Thermal analysis can also be performed by small scale, rapid analysis. Microdifferential scanning calorimetry (micro-DSC) yields the melting point, revealing conformational changes in proteins and soft matter, such as the denaturing of collagen.²¹⁰ While DSC is limited in throughput, differential scanning fluorimetry (DSF) can rapidly detect thermal transitions by tracking changes in solvatochromic fluorescent dyes with affinity for hydrophobic regions of a protein that become exposed upon unfolding.²¹¹ DSF can also probe binding interactions between proteins and small molecules or polymer networks^5,212,213 with low sample burden (10 pmol) by measuring temperature-dependent fluorescence changes with simultaneous real time-PCR instrumentation.²¹⁴ However, DSF depends strongly on protein-reporter interactions and not every reporter will capture relevant thermal shifts.²¹⁵

4.2.2. Adapting Biological Characterization Techniques for Synthetic Polymers

Polymer chemistry has also found success in adapting tools from biological workflows (Figure 9a). These tools are typically capable of characterizing conformation and binding profiles for biopolymers, including proteins, which are laborious to synthesize and can be unstable in ambient conditions. These techniques therefore produce information-rich outputs using small amounts of materials, and they can typically be performed in well plates.

Figure 9.

Biological techniques adaptable to synthetic macromolecule characterization. (a) Overview of the structural and functional characterization techniques described herein. (b) Surface plasmon resonance (SPR): the target flows through a channel over a ligand immobilized on a metal sensor surface. Changes in the refractive index upon binding provide real-time information regarding kinetics and affinities between binding partners. (c) Affinity selection mass spectrometry (AS-MS): unbound target molecules or ions are isolated physically or through dialysis techniques from a macromolecular binding partner, then quantified to determine the bound fraction across a range of target concentrations. (d) Isothermal titration calorimetry (ITC): one binding partner, typically the target, is titrated gradually into a dilute solution of the other, while the resulting heat change is measured against a reference cell. Peak integration of each binding event and subsequent curve fitting yields ΔH, binding stoichiometry (N), and association constant (K_a). (e) Ion mobility spectrometry-mass spectrometry (IMS-MS): ions are separated based on size, charge state, and collisional cross section, resolving differences in polymer architecture or conformation. (f) Förster resonance energy transfer (FRET): the transfer of energy from excitation of a donor group to an acceptor moiety in close proximity enables the measurement of through-space interactions, and this can probe properties such as conformation or end-to-end distance (Adapted from ref (234). Copyright 2023 American Chemical Society).

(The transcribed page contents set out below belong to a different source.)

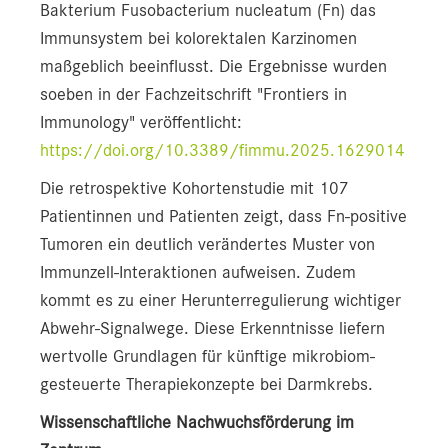
Bakterium Fusobacterium nucleatum (Fn) das
Immunsystem bei kolorektalen Karzinomen
maßgeblich beeinflusst. Die Ergebnisse wurden
soeben in der Fachzeitschrift "Frontiers in
Immunology" veröffentlicht:
https://doi.org/10.3389/fimmu.2025.1629014
Die retrospektive Kohortenstudie mit 107
Patientinnen und Patienten zeigt, dass Fn-positive
Tumoren ein deutlich verändertes Muster von
Immunzell-Interaktionen aufweisen. Zudem
kommt es zu einer Herunterregulierung wichtiger
Abwehr-Signalwege. Diese Erkenntnisse liefern
wertvolle Grundlagen für künftige mikrobiom-
gesteuerte Therapiekonzepte bei Darmkrebs.
Wissenschaftliche Nachwuchsförderung im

The binding profile of a material can be quantified through multiple techniques. Surface plasmon resonance (SPR) determines binding stoichiometry and kinetics with high sensitivity by measuring changes in the refractive index of a thin film sensor surface with an immobilized ligand or analyte.²¹⁶ Continuous flow of the complementary partner through a single channel can screen upward of 10² samples per day and has been used to study polymer–polymer interactions (Figure 9b).^5,217 Affinity selection mass spectrometry (AS-MS) characterizes protein–ligand interactions by quantifying either the bound or unbound ligands with mass spectrometry, often coupled with reversed phase or size exclusion chromatography (Figure 9c).^218,219 This method has also been used to study adsorption of metals^105,220 and per- and polyfluorinated alkyl substances (PFAS)²²¹ to polymer resins, as well as binding of polymers to other larger biomolecules.²²² Additionally, this method is amenable to both immobilized or solution-phase applications by using physical filtration or dialysis to isolate the bound material, respectively. In small systematic studies (∼10¹), isothermal titration calorimetry (ITC) has be used to probe binding thermodynamics for proteins,^223,224 peptides,^225,226 and soft materials²²⁷ by measuring solution heat changes as a target and ligand are slowly combined (Figure 9d). Although ITC is limited by longer experiment times, autosampling capabilities improve viability for characterization of hit materials identified in larger screens.^35,227 Finally, metallochromic dyes have been further used to visually screen the binding efficacy of materials, such as with immobilized peptoid ligands for hexavalent chromium and cadmium ions.^105,228

Apart from binding a target material, several techniques exist to quantify the intrinsic conformation or size of a polymer, including ion mobility spectrometry (IMS), fluorescence techniques, and colorimetric dyes. IMS can be coupled with mass spectrometry to differentiate molecules by size based on drift time (Figure 9e). IMS has been used to study protein disorder,^229,230 sequence-defined polymers,²³¹ and polymer architecture.²³² Förster resonance energy transfer (FRET) instead quantifies through-space proximity between donor and acceptor fluorescent moieties to report on conformational changes in polymer brush networks²³³ and in single chain polymers (Figure 9f).²³⁴ Fluorescence anisotropy, also called fluorescence polarization (FP), measures the tumbling rate of a fluorophore through solution, which is correlated with apparent size.⁵ This technique also requires a fluorescent probe, and has been used to determine the fluidity or rigidity of lipid and polymer membranes²³⁵ and yield time-resolved conformation and dynamics analysis of polymers in solution.^236−238

Dyes not coupled to the polymer can span solvatochromic, colorimetric, or fluorogenic types, and are capable of characterizing diverse properties including conformational changes,^98,214 aggregation,^239,240 cell viability,^241,242 metal ion uptake,^{105,243−245} and catalytic activity.^45,46 Characterization using dyes is both accessible and straightforward, involving minimal sample preparation and rapid throughput in well plates. For example, Nile red is a fluorescent dye used to visualize hydrophobic surfaces of proteins,²⁴⁶ polymers,²⁴⁷ and lipid droplets.²⁴⁸ Other probes, such as pyrene and Reichardt’s dye, exhibit solvatochromic properties, with absorption or emission spectra dependent on the polarity of the solvent or local environment.²⁴⁹ These probes are useful for surveying both single-chain conformation^98,250 and multichain assemblies.^251−253 Fluorescent dyes, including pentameric formylthiophene acetic acid and Thioflavin T, can monitor fibrilization and β-sheet assemblies,²⁵⁴ and nucleic acid assemblies can be similarly visualized.^255,256 Dye assays also benefit from careful optimization and validation of assay conditions, including quantification of nonspecific interactions, background signal, and photobleaching, in addition to characterization with existing materials as internal calibrants.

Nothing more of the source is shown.